La Curiosité. Une raison de vivre

Une recension de Catherine Portevin, publié le

Il faut, comme Jean-Pierre Martin, avoir été « à un cheveu » de perdre sa curiosité pour savoir lui rendre un hommage aussi juste. Il sait qu’elle est, comme un « organe vital », aussi fragile que puissante. Chez lui, cet organe vital avait sans doute été blessé pour qu’il se retrouve à 20 ans à rétrécir ses goûts singuliers au profit de la cause unique du marxisme-léninisme. Nous sommes en 1968, Jean-Pierre Martin est étudiant en philosophie. Épris d’absolu, dit-il, « je mourais à moi-même ». Il ira jusqu’à s’établir ouvrier en usine. Alors, lentement, l’éventail s’est redéployé comme on reprend souffle. Aujourd’hui esprit libre, agrégé de lettres et professeur émérite à l’Université, l’écrivain assume la multiplicité de ses expériences et de ses admirations – d’Orwell à Michaux, et même Proust, trop aristo auparavant pour le jeune lettré gauchiste.

Entretenant ce lien vital avec la curiosité, il s’inquiète de la « sécheresse ambiante » d’une époque incurieuse, dans laquelle les nouveaux absolus religieux ou politiques, mais aussi les opinions, arguments et jugements d’experts, et jusqu’à nos propres individualités, ne s’expriment que sur le mode affirmatif. La curiosité, elle, est essentiellement interrogative, elle est éthique du questionnement plus que de la conviction, elle est « le désir de ne pas s’arrêter à une réponse ».

Il faut avouer que la curiosité revient de loin ! Les dieux et les esprits religieux lui ont fait une mauvaise réputation tenace : désir malsain, orgueil démesuré, « creuse et avide curiosité » condamnée par Augustin. C’est l’hybris de Prométhée volant le feu ou celle d’Ève mangeant le fruit défendu de l’arbre de la connaissance. « Celui qui a la foi ne saurait être curieux, insiste Augustin. Il croit sans voir. » Tout est dit ! Mais même les philosophes incrédules la regardent de biais ou de haut. Quand ils ne la rabaissent pas au rang de pulsion futile ou perverse de s’occuper des affaires d’autrui, ils la traduisent en des catégories nobles et rationnelles, mais plus passives, comme l’étonnement et le doute. En somme, dans l’éloge de la libido sciendi, « le désir de savoir », ils louent le savoir plus que le désir. Or, pour Jean-Pierre Martin, cette faculté d’enfance par excellence n’a pas de programme, elle cherche en amateur, tâte, tâtonne, s’active sans compter, et avant d’être désir de savoir, elle est libido vivendi, désir de vivre.

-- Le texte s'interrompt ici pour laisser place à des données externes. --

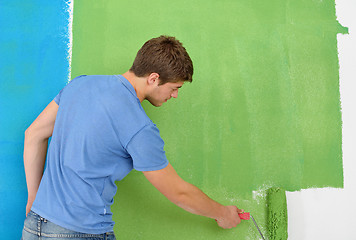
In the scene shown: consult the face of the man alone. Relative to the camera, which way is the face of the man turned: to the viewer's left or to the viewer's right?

En parcourant par la crête les obstacles à la curiosité (le panurgisme, le snobisme, la paresse, les divertissements…) ou ses pathologies maniaco-dépressives (la dispersion, l’obsession, l’isolement), il rend hommage aux esprits aventuriers : Hérodote, Galilée, Darwin mais aussi Orwell descendant dans les mines du Lancashire ou Simone Weil ouvrière chez Renault… Tous ont voulu aller y voir, et voir de près des mondes inconnus, changer de regard. Certains – les scientifiques – ont transformé la connaissance ; les autres – les « transfuges sociaux » – ont donné à sentir « la concrétude du monde ». Jean-Pierre Martin écrit de très belles pages sur ces expériences extrêmes de déprise de soi par lesquelles, en allant au bout de la curiosité de l’autre, on éprouve aussi la « distance infranchissable » (de classe ou de culture) qui nous en sépare.

Dès lors, la curiosité se souvient de son sens premier, issu du la racine latine cura, « soin » : être curieux, c’est « avoir cure », « se soucier de ». La curiosité est au fond « une attention affectueuse », pour le proche comme pour le lointain. Jean-Pierre Martin nous fait reconnaître « sa chaleur et son inquiétude ».